Monthly Report for January 2006

 

 

Project No.: 260671

Funding Agency: Defense Logistics Agency - Defense Technical Information Center

Award No.: SP4700-05-P-0148

Project Title: Tools for Automatic Extraction of Metadata from DTIC Electronic Documents Collections - Phase II

Project Period: 09/19/05 - 09/18/06

 

Work Accomplishments during period

 

Detection of POINT (Page Of INTerest, e.g., cover/title pages): 

 

1.      Carried out statistical study of metrics on documents pages, characterizing factors such as word & line count, dominant font sizes, etc.

2.      Measured independent effectiveness of a variety of different simple tests for identifying POI NT, including deviations from the averages determined in the above-mentioned statistical study.

 

Classification:  Use of cover page and title page detection algorithm.

           

1.      Completed implementation of KMEAN bin-based classifier. Initial study on a small number of documents offered very promising results.

2.      Evaluated new classifier on larger collection of documents. Performance on larger set was inadequate. Began looking at rules from POINT study to see if they could be employed in classifier..

 

 

Metadata Extraction:

 

1.      Completed implementation and testing of new feature to identify “largest (fontsize) strings” as convenient rule for title extraction.

2.      Added new templates aimed at public law documents.

3.      Undertook study of extraction techniques employed by CiteSeer, including working from the open source. CiteSeer is widely regarded as having a quality metadata database. Only a portion of this, however, comes from document extraction. The (old) open source was found to use fairly ad-hoc methods that yielded relatively poor results. Sample documents were submitted to CiteSeer without accompanying metadata (to force the fall-back procedure of extracting the metadata from the document). Results were still poor, suggesting that current versions are less effective than our own techniques.

 

Auxiliary Activities:

1.      Obtained preliminary collection of NASA documents for subsequent study. Based upon preliminary review of this set, formulated characteristics of representative sample desired for the actual study and began process of obtaining that representative sample.

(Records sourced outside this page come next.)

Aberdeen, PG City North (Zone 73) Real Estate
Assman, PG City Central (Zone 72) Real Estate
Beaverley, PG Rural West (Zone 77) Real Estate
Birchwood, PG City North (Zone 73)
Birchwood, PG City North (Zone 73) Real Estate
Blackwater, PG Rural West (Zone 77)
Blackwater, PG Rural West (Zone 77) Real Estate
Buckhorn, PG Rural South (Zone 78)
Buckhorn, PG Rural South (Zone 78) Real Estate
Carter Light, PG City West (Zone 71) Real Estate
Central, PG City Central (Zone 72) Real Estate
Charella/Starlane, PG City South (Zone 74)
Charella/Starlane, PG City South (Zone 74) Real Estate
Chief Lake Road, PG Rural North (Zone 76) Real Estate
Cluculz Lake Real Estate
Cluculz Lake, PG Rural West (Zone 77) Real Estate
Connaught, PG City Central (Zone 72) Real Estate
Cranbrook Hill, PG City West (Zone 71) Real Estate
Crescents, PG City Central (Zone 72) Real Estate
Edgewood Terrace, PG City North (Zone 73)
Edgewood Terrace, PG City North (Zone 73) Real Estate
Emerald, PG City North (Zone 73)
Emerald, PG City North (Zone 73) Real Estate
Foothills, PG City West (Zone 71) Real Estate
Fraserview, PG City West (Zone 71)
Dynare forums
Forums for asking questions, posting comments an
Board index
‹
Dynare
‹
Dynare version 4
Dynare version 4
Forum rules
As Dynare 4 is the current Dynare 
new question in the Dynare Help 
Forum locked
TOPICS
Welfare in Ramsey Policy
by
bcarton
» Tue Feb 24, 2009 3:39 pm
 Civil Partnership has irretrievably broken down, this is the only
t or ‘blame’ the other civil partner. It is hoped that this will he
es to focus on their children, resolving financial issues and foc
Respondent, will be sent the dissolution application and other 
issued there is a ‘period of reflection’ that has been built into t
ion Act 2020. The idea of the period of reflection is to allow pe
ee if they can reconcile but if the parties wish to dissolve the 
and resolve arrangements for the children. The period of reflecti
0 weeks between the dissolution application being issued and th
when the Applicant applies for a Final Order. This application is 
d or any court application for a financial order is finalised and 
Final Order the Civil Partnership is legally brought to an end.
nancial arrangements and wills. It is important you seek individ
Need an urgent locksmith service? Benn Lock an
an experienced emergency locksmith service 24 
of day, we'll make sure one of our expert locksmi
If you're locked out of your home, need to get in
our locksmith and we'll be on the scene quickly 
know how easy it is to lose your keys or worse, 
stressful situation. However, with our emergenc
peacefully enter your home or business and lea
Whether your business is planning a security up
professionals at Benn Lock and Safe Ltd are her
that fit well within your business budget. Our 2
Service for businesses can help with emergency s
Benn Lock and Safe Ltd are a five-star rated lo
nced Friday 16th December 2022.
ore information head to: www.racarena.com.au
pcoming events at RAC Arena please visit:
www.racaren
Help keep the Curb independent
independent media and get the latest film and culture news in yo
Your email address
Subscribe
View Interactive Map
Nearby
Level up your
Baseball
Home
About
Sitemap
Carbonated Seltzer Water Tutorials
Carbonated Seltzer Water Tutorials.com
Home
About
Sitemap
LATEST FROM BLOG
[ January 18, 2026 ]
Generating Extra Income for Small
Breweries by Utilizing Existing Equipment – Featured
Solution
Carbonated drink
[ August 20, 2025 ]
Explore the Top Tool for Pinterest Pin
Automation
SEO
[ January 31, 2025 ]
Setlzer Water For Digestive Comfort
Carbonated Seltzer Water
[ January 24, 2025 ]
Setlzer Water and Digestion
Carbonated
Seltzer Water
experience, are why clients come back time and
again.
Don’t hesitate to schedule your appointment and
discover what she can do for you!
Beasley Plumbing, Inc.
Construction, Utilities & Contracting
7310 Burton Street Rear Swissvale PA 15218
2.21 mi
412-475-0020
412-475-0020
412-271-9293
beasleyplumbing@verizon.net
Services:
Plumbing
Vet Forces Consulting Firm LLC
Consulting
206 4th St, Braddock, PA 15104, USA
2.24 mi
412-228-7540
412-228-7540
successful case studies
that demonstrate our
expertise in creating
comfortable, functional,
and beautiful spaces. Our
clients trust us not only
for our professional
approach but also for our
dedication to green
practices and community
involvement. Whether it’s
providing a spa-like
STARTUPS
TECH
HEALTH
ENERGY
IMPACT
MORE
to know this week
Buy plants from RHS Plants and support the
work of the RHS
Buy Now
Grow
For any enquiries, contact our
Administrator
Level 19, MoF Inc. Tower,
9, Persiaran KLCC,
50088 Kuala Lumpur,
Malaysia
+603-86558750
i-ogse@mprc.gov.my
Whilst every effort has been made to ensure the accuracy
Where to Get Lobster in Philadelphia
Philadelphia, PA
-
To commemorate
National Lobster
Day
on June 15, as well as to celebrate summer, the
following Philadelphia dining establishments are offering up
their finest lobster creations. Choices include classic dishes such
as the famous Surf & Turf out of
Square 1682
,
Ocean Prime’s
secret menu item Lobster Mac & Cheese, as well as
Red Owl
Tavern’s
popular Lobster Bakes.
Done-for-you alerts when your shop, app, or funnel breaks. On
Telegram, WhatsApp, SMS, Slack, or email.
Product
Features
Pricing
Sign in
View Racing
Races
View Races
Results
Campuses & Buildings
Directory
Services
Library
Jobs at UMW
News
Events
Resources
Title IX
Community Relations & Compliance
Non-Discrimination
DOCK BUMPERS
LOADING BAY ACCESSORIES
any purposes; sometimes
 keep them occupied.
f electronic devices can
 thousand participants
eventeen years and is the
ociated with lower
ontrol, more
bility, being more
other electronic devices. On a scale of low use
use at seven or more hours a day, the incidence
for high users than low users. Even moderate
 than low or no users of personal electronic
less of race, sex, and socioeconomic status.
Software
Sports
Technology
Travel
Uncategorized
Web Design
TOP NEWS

2.      Prepared conference paper on current extraction results for ELPUB 2006

3.      Began preparation for GPO presentation

  

Problem Areas and Corrective Actions

 

None

 

Deviations in Cost/Schedule

 

None

 

Work to be Accomplished Next Period

 

Incorporate POINT study into page identifier.

 

Consider alternative classifier schemes possibly based on POINT study rules and semantic tagging of lexemes (e.g., preliminary decomposition by publishing organization)

 

Commence study of NASA documents